§ JOB ITEM: Output all the records word for word. Drop the pictures.

[Records from a collection]
:::::
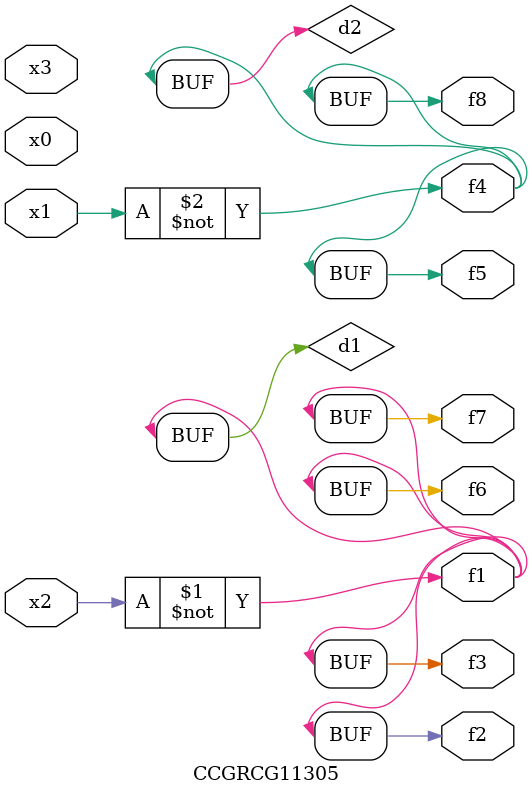
<source format=v>
module CCGRCG11305(
	input x0, x1, x2, x3,
	output f1, f2, f3, f4, f5, f6, f7, f8
);

	wire d1, d2;

	xnor (d1, x2);
	not (d2, x1);
	assign f1 = d1;
	assign f2 = d1;
	assign f3 = d1;
	assign f4 = d2;
	assign f5 = d2;
	assign f6 = d1;
	assign f7 = d1;
	assign f8 = d2;
endmodule

</source>
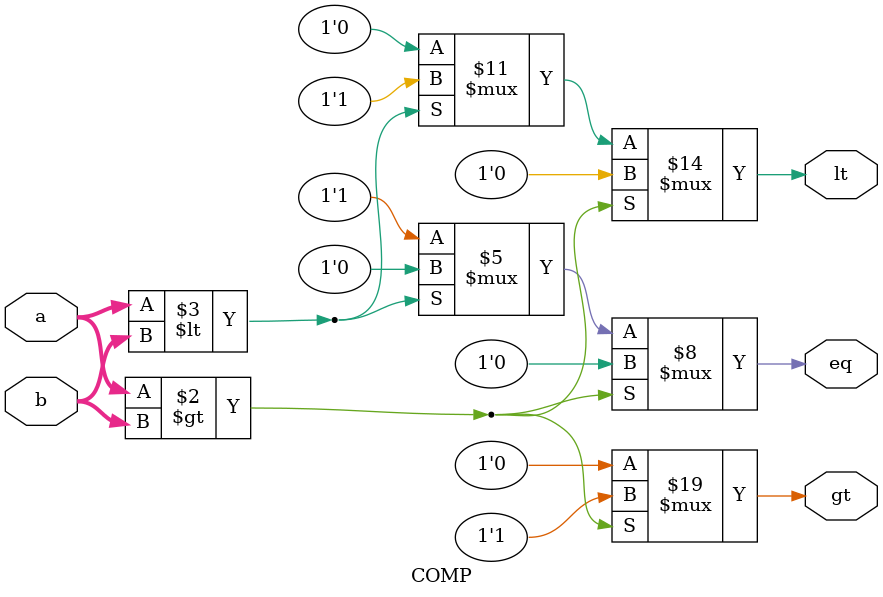
<source format=v>
`timescale 1ns / 1ns

//Comparator
//DataIn(a,b)
//CtrlIn()
//DataOut()
//CtrlOut(gt, lt, eq)
//Parameter(DATAWIDTH)
module COMP #(parameter DATAWIDTH = 2)(a, b, gt, lt, eq);
    input [DATAWIDTH-1:0] a, b;
    output reg gt, lt, eq;
    
    always @(a, b) begin
        if(a > b) begin
            gt <= 1; lt <= 0; eq <= 0;
        end
        else if(a < b) begin
            gt <= 0; lt <= 1; eq <= 0;
        end
        else begin
            gt <= 0; lt <= 0; eq <= 1;
        end
    end
endmodule










</source>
:::::
§ SOLUTION TO THE PROBLEM:
<source format=v>
module CCGRCG11305(
	input x0, x1, x2, x3,
	output f1, f2, f3, f4, f5, f6, f7, f8
);

	wire d1, d2;

	xnor (d1, x2);
	not (d2, x1);
	assign f1 = d1;
	assign f2 = d1;
	assign f3 = d1;
	assign f4 = d2;
	assign f5 = d2;
	assign f6 = d1;
	assign f7 = d1;
	assign f8 = d2;
endmodule

</source>
<source format=v>
`timescale 1ns / 1ns

//Comparator
//DataIn(a,b)
//CtrlIn()
//DataOut()
//CtrlOut(gt, lt, eq)
//Parameter(DATAWIDTH)
module COMP #(parameter DATAWIDTH = 2)(a, b, gt, lt, eq);
    input [DATAWIDTH-1:0] a, b;
    output reg gt, lt, eq;
    
    always @(a, b) begin
        if(a > b) begin
            gt <= 1; lt <= 0; eq <= 0;
        end
        else if(a < b) begin
            gt <= 0; lt <= 1; eq <= 0;
        end
        else begin
            gt <= 0; lt <= 0; eq <= 1;
        end
    end
endmodule










</source>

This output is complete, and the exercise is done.